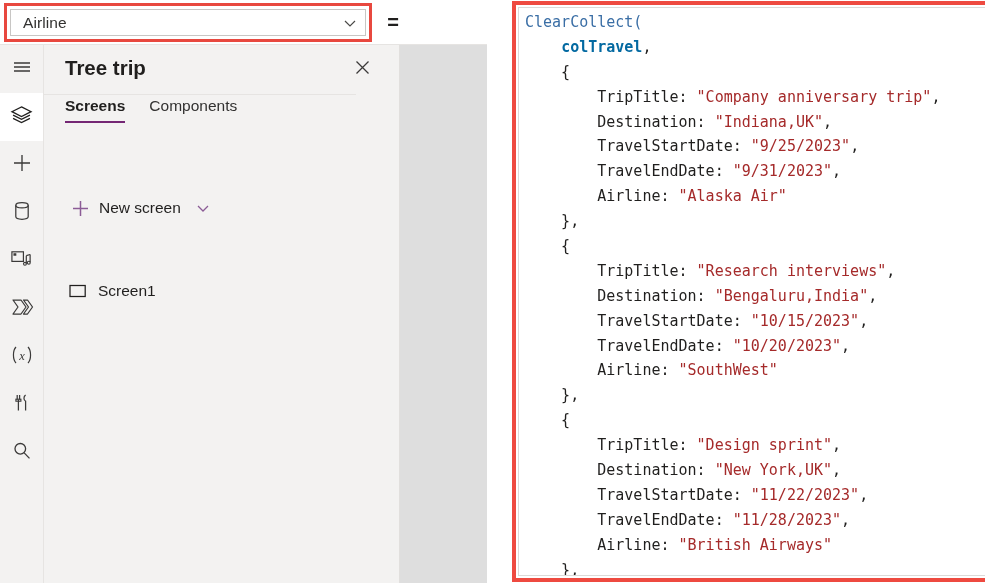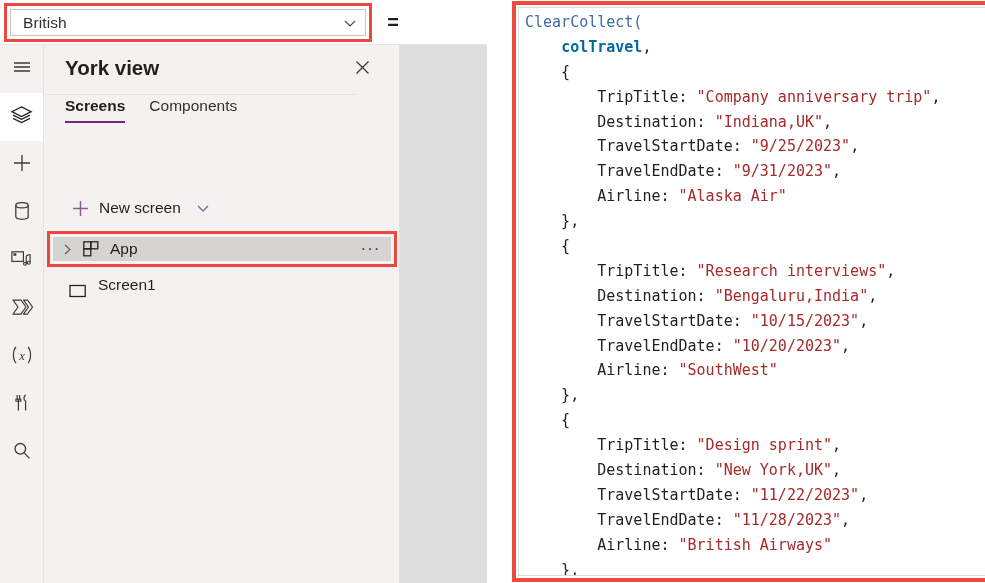--- a/index.html
+++ b/index.html
@@ -101,7 +101,7 @@
   <div class="topbar">
     <div class="prop-wrap">
       <div class="prop-inner">
-        <span class="prop-label">British</span>
+        <span class="prop-label">Airline</span>
         <span class="prop-chev">
           <svg width="14" height="14" viewBox="0 0 14 14">
               <path d="M2 5 L7 10 L12 5" fill="none" stroke="#4b4a48" stroke-width="1.2"></path>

_WHAT YOU NEED TO DO_
All of the data must be given again exactly, without the pictures.

_ANSWER TO THE PROBLEM_
--- a/index.html
+++ b/index.html
@@ -101,7 +101,7 @@
   <div class="topbar">
     <div class="prop-wrap">
       <div class="prop-inner">
-        <span class="prop-label">British</span>
+        <span class="prop-label">Airline</span>
         <span class="prop-chev">
           <svg width="14" height="14" viewBox="0 0 14 14">
               <path d="M2 5 L7 10 L12 5" fill="none" stroke="#4b4a48" stroke-width="1.2"></path>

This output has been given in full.